→ **What to produce**
Please retype every entry as written, and keep the pictures out.

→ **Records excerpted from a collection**
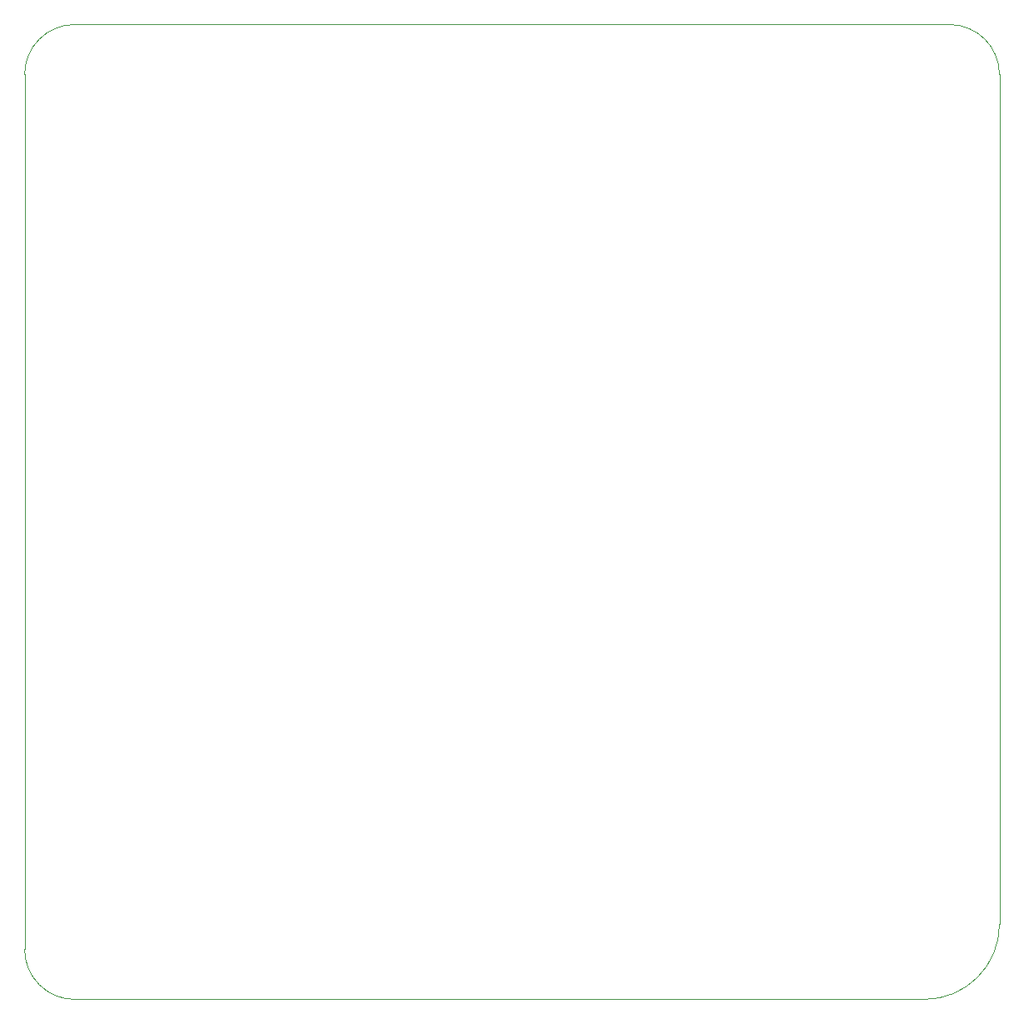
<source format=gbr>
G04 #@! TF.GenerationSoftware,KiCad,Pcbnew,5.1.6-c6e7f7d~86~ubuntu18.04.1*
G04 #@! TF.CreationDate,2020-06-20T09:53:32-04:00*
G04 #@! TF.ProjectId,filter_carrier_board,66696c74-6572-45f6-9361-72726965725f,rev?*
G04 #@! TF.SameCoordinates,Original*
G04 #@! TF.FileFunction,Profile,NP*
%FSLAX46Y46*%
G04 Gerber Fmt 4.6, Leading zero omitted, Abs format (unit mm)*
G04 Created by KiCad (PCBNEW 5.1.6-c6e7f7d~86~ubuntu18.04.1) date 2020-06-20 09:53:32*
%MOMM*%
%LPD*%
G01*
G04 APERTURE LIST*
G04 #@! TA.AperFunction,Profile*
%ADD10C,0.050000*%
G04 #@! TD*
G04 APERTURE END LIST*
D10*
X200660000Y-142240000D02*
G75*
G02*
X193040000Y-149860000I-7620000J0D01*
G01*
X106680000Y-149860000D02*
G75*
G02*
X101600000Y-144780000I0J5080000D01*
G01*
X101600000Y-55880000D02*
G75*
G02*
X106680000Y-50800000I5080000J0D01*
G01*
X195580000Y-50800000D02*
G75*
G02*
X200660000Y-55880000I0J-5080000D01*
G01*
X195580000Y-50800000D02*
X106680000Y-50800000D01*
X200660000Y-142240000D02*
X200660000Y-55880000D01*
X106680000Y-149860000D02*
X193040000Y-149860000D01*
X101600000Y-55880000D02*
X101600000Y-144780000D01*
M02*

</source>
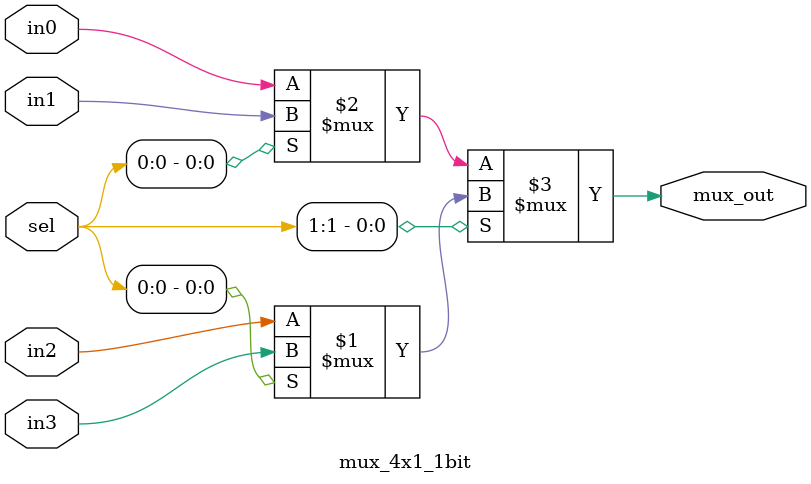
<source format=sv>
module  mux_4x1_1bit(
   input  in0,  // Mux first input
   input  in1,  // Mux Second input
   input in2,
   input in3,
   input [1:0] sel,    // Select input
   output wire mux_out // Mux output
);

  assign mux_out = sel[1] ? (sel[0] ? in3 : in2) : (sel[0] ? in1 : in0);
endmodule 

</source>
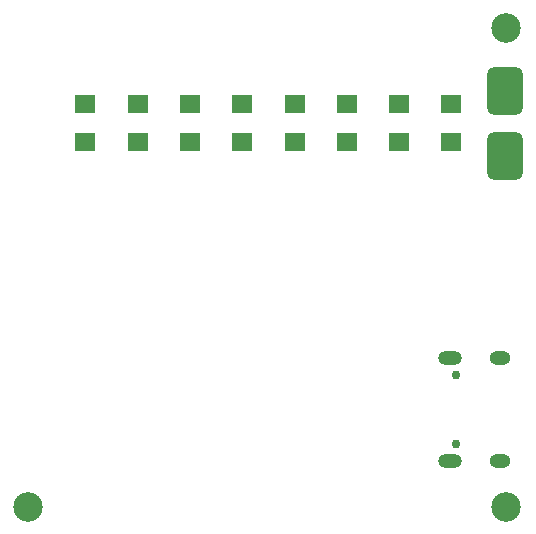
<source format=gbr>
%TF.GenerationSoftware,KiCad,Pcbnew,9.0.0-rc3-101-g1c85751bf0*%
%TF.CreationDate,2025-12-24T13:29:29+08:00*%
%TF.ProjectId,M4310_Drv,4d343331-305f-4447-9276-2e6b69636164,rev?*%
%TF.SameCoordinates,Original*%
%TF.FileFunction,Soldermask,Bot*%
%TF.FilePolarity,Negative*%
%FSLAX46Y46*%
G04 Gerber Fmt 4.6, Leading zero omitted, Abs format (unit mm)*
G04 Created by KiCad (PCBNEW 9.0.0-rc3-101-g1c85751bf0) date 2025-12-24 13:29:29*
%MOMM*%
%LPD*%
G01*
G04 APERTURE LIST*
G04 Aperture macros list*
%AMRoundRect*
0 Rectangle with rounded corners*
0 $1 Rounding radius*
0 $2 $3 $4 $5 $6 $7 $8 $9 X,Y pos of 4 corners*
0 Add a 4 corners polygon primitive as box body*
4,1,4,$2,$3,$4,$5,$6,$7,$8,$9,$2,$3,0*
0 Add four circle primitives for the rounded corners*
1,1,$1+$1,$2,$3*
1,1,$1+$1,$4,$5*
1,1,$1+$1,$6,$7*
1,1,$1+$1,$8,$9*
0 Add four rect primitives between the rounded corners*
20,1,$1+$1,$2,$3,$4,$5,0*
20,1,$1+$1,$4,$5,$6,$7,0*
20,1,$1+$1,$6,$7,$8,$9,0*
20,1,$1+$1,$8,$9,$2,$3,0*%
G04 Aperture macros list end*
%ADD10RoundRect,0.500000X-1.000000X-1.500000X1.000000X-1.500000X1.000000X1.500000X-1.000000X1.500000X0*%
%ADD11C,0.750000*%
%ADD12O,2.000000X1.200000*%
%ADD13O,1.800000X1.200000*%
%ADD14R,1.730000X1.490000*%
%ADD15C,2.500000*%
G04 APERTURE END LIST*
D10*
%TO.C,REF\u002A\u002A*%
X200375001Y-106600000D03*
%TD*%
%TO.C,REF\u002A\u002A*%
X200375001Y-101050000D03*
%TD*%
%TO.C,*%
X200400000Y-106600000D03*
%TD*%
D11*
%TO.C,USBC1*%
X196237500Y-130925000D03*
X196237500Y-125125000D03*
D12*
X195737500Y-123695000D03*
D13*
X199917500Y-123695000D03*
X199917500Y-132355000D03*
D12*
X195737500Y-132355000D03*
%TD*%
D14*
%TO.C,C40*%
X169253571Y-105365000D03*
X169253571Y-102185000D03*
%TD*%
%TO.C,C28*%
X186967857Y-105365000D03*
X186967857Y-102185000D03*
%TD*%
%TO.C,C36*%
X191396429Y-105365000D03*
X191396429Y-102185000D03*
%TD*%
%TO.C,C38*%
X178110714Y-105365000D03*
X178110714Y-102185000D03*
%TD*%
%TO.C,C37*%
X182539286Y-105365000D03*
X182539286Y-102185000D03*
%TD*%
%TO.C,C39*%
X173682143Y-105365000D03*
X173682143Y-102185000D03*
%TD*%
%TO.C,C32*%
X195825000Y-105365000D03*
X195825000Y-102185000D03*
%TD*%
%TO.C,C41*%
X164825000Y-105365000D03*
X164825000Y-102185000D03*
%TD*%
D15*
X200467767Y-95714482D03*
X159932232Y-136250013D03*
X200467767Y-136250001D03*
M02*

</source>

→ **Finished exercise**
<source format=gbr>
G04 #@! TF.GenerationSoftware,KiCad,Pcbnew,5.1.6-c6e7f7d~86~ubuntu18.04.1*
G04 #@! TF.CreationDate,2020-06-20T09:53:32-04:00*
G04 #@! TF.ProjectId,filter_carrier_board,66696c74-6572-45f6-9361-72726965725f,rev?*
G04 #@! TF.SameCoordinates,Original*
G04 #@! TF.FileFunction,Profile,NP*
%FSLAX46Y46*%
G04 Gerber Fmt 4.6, Leading zero omitted, Abs format (unit mm)*
G04 Created by KiCad (PCBNEW 5.1.6-c6e7f7d~86~ubuntu18.04.1) date 2020-06-20 09:53:32*
%MOMM*%
%LPD*%
G01*
G04 APERTURE LIST*
G04 #@! TA.AperFunction,Profile*
%ADD10C,0.050000*%
G04 #@! TD*
G04 APERTURE END LIST*
D10*
X200660000Y-142240000D02*
G75*
G02*
X193040000Y-149860000I-7620000J0D01*
G01*
X106680000Y-149860000D02*
G75*
G02*
X101600000Y-144780000I0J5080000D01*
G01*
X101600000Y-55880000D02*
G75*
G02*
X106680000Y-50800000I5080000J0D01*
G01*
X195580000Y-50800000D02*
G75*
G02*
X200660000Y-55880000I0J-5080000D01*
G01*
X195580000Y-50800000D02*
X106680000Y-50800000D01*
X200660000Y-142240000D02*
X200660000Y-55880000D01*
X106680000Y-149860000D02*
X193040000Y-149860000D01*
X101600000Y-55880000D02*
X101600000Y-144780000D01*
M02*

</source>
<source format=sv>
module  mux_4x1_1bit(
   input  in0,  // Mux first input
   input  in1,  // Mux Second input
   input in2,
   input in3,
   input [1:0] sel,    // Select input
   output wire mux_out // Mux output
);

  assign mux_out = sel[1] ? (sel[0] ? in3 : in2) : (sel[0] ? in1 : in0);
endmodule 

</source>
<source format=gbr>
%TF.GenerationSoftware,KiCad,Pcbnew,9.0.0-rc3-101-g1c85751bf0*%
%TF.CreationDate,2025-12-24T13:29:29+08:00*%
%TF.ProjectId,M4310_Drv,4d343331-305f-4447-9276-2e6b69636164,rev?*%
%TF.SameCoordinates,Original*%
%TF.FileFunction,Soldermask,Bot*%
%TF.FilePolarity,Negative*%
%FSLAX46Y46*%
G04 Gerber Fmt 4.6, Leading zero omitted, Abs format (unit mm)*
G04 Created by KiCad (PCBNEW 9.0.0-rc3-101-g1c85751bf0) date 2025-12-24 13:29:29*
%MOMM*%
%LPD*%
G01*
G04 APERTURE LIST*
G04 Aperture macros list*
%AMRoundRect*
0 Rectangle with rounded corners*
0 $1 Rounding radius*
0 $2 $3 $4 $5 $6 $7 $8 $9 X,Y pos of 4 corners*
0 Add a 4 corners polygon primitive as box body*
4,1,4,$2,$3,$4,$5,$6,$7,$8,$9,$2,$3,0*
0 Add four circle primitives for the rounded corners*
1,1,$1+$1,$2,$3*
1,1,$1+$1,$4,$5*
1,1,$1+$1,$6,$7*
1,1,$1+$1,$8,$9*
0 Add four rect primitives between the rounded corners*
20,1,$1+$1,$2,$3,$4,$5,0*
20,1,$1+$1,$4,$5,$6,$7,0*
20,1,$1+$1,$6,$7,$8,$9,0*
20,1,$1+$1,$8,$9,$2,$3,0*%
G04 Aperture macros list end*
%ADD10RoundRect,0.500000X-1.000000X-1.500000X1.000000X-1.500000X1.000000X1.500000X-1.000000X1.500000X0*%
%ADD11C,0.750000*%
%ADD12O,2.000000X1.200000*%
%ADD13O,1.800000X1.200000*%
%ADD14R,1.730000X1.490000*%
%ADD15C,2.500000*%
G04 APERTURE END LIST*
D10*
%TO.C,REF\u002A\u002A*%
X200375001Y-106600000D03*
%TD*%
%TO.C,REF\u002A\u002A*%
X200375001Y-101050000D03*
%TD*%
%TO.C,*%
X200400000Y-106600000D03*
%TD*%
D11*
%TO.C,USBC1*%
X196237500Y-130925000D03*
X196237500Y-125125000D03*
D12*
X195737500Y-123695000D03*
D13*
X199917500Y-123695000D03*
X199917500Y-132355000D03*
D12*
X195737500Y-132355000D03*
%TD*%
D14*
%TO.C,C40*%
X169253571Y-105365000D03*
X169253571Y-102185000D03*
%TD*%
%TO.C,C28*%
X186967857Y-105365000D03*
X186967857Y-102185000D03*
%TD*%
%TO.C,C36*%
X191396429Y-105365000D03*
X191396429Y-102185000D03*
%TD*%
%TO.C,C38*%
X178110714Y-105365000D03*
X178110714Y-102185000D03*
%TD*%
%TO.C,C37*%
X182539286Y-105365000D03*
X182539286Y-102185000D03*
%TD*%
%TO.C,C39*%
X173682143Y-105365000D03*
X173682143Y-102185000D03*
%TD*%
%TO.C,C32*%
X195825000Y-105365000D03*
X195825000Y-102185000D03*
%TD*%
%TO.C,C41*%
X164825000Y-105365000D03*
X164825000Y-102185000D03*
%TD*%
D15*
X200467767Y-95714482D03*
X159932232Y-136250013D03*
X200467767Y-136250001D03*
M02*

</source>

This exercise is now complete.